PAST or FUTURE – What really matters while choosing a stock?

A question that has always confused me… and I guess to you too !

Let me start with quotes by two famous investors –

“If you don’t know what has happened, you’ll never know what is going to happen.”

“People usually expect the future to be like the past and underestimate the potential for change.”

These are exactly opposite statements made by two highly successful investors that complicates the life for mortals like us !

Whom to believe?

The confusion continues to build up as one spends more and more time in the markets.

  • You invest into a stock looking at it’s past performance and then it starts underperforming.
    • E.g., You invest in Kotak in July 2018 looking at the previous 10 year CAGR of 28%. Then over the next 4 years (2018-2022), the stock generates a paltry return of 6% CAGR.
  • You invest into a stock ignoring the past, assuming the future to be revolutionary and then nothing happens and the stock falls off the cliff.
    • E.g., Current sentiments around new age start-ups like Zomato and Paytm, wherein the history of losses was ignored for the endless possibilities in the future.

and then there are cases where it actually works –

  • Past performance providing a good guidance about the future
    • E.g., Stocks like Nestle, Vinati Organics
  • Turnarounds working for the companies with a chequered past
    • E.g., Tata Motors, Mahindra & Mahindra, Raymond

Result – we as an investor are confused and continue to ask ourselves, what really matters… PAST or FUTURE or BOTH?

This is a question that has bothered me for long. The frustration increases when investment decisions don’t go in my favor and I realise the reason was either I relied too much on the past or decided to become the flag bearer of calling out the future trends.

The purpose of this post is to put my thoughts about where I stand on the issue currently and open it to your scrutiny. So here we go…

“Past is a fact. Future is a hope.”

This is one statement that I am increasingly finding useful to guide me on the subject.

Look closely and you might realise that it is actually quite powerful.

How?

Fact Vs Hope

  • Facts are what actually happened. Hope is predicting future that requires a broader outlook, greater research, experience and hence entail more hard work and longevity as an investor;
  • Facts have a footprint, Hope has probabilities;
  • Facts are difficult to manipulate, Hope gets manipulated all the time.

With this powerful guide, here are my current conclusions on the subject.

1. Past is an excellent indicator of an organisation’s culture and the corporate governance

  • Management’s response during difficult business periods
  • Treatment of key employees over the years
  • Actual delivery vs promises/ predictions
  • Efficiency in capital allocation/ deployment
  • Business growth trajectory via organic/ inorganic route

Longer the available history, better this analysis becomes…

Every management wants to sell us the future but very few can stand the test of the past.

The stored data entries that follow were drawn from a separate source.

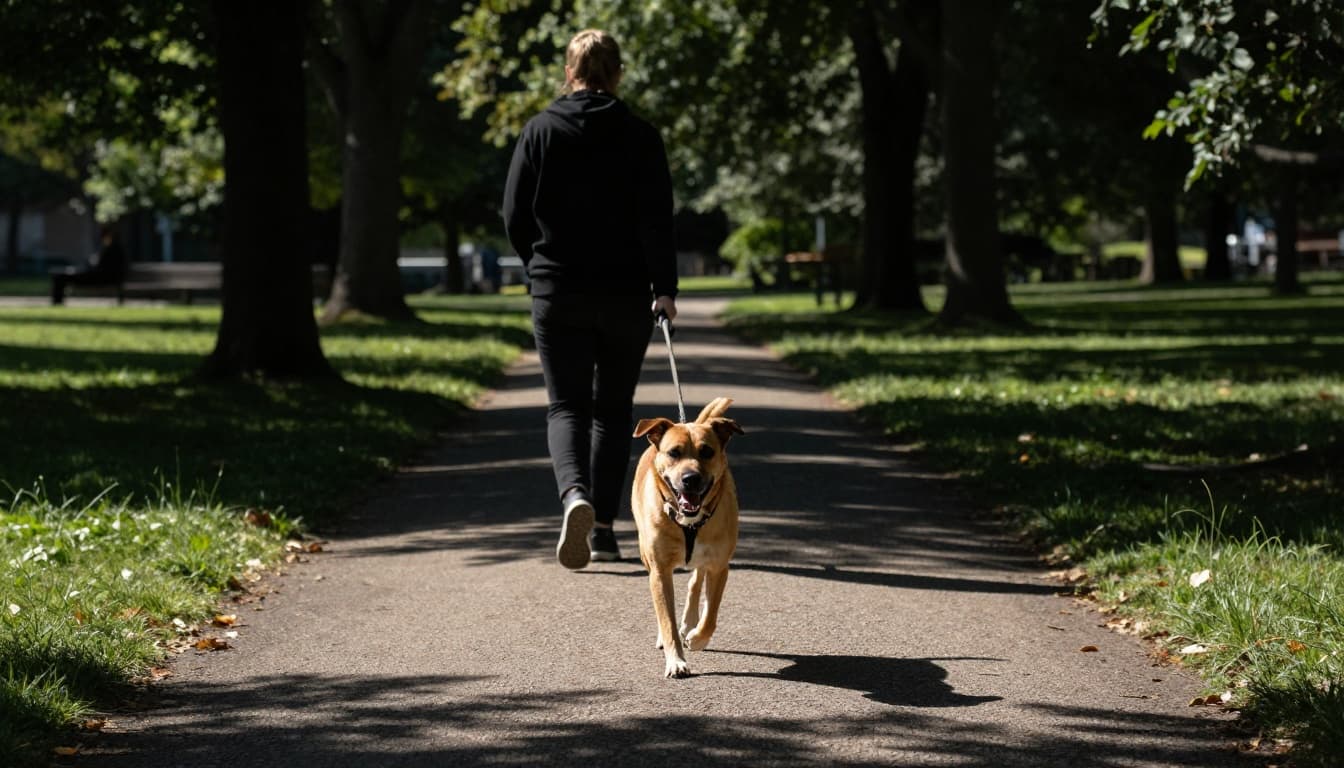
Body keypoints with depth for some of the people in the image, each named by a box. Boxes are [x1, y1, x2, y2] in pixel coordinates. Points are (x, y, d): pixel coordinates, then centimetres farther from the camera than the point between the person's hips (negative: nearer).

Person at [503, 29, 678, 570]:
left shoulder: (540, 132, -1)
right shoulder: (641, 138, -3)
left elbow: (515, 215, 1)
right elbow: (657, 219, -10)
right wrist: (664, 287, -7)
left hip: (558, 296, 0)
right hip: (626, 296, 0)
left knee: (567, 405, 2)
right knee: (613, 408, 12)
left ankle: (575, 494, -27)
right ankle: (603, 527, 10)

A pertinent example in the current context – everyone in the auto sector today is jumping onto the EV bandwagon and claims to be the undisputed king in future. However, if one looks at their past track record, most of them have been very poor product innovators and/ or customer service providers.

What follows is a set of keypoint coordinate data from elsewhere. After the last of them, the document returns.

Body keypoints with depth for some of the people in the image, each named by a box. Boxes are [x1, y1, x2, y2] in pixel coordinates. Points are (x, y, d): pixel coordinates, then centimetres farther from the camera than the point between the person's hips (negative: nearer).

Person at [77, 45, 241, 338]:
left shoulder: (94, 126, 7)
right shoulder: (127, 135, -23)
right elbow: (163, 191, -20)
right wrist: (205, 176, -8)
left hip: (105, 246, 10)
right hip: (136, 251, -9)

It doesn’t mean that things can’t change. However, past actual facts help an investor to ask for pointed relevant questions and make a more calculated prediction.

2. Future performance is what generates returns for the investors and not the past

This is a key to keep in mind… always !

Environment and trends change and so do the performances of various businesses.

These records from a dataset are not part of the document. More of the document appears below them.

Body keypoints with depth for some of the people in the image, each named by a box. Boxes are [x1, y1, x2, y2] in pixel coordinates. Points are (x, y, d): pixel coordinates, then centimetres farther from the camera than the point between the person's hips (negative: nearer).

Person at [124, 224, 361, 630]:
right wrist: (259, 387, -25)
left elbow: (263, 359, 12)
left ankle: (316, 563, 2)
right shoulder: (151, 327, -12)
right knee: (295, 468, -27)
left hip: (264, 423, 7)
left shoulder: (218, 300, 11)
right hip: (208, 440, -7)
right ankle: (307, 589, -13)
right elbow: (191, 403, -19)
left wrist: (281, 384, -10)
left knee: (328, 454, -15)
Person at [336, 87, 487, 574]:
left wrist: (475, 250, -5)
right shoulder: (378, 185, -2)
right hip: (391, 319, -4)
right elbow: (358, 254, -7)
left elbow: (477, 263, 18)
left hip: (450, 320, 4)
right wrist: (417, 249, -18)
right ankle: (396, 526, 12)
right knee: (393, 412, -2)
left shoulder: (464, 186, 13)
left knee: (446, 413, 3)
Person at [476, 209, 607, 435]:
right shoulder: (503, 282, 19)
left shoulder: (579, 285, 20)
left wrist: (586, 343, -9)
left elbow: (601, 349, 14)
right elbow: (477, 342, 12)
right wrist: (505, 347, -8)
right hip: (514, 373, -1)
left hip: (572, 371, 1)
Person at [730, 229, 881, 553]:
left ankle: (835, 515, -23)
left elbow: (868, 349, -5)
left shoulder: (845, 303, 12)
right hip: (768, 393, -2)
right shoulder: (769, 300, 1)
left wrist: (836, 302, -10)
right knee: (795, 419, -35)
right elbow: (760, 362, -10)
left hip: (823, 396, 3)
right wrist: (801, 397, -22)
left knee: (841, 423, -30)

Old leaders give way to new… and as active investors, we aim to remain with the leaders… don’t we?

We could neither afford to remain in the historical glory of Nokia, Kodak and GE, nor ignore the increasing adaptability of the tech.

Our returns are bound to remain muted if we continue to put unshakeable faith on the old champions and/ or keep shooting down the new emerging trends.

3. Guided by past, predictability of the future improves

This seems to be an obvious conclusion based on the previous two points.

Past allows us to ask the right questions, which in turn improves the predictability of the future events.

  • If the management has always followed a hire and fire policy, how then it now plans to attract the top talent?
  • When company has never bothered to deliver on it’s past promises, why should I rely on it’s new visions?
  • Company has always worked with selective products. Due to heat from the competition, it now plans to launch many new categories. However, won’t managing a larger product portfolio be a drag on it’s efficiency?
  • Company’s Return on Capital Employed (ROCE) has been very volatile in the last 10 years. How is it predicting a secular improvement in the next 5 years?

Above are only few examples, but I believe you would have got the point.

I believe where most of us err is by using past and future for wrong inferences.

  • Past is more suitable to understand the management quality whereas we mostly use it for the historical financial performance.
  • Future is needed to predict the business trajectory where rather than doing our own independent research and hard work, we mostly get influenced by larger than life management talks.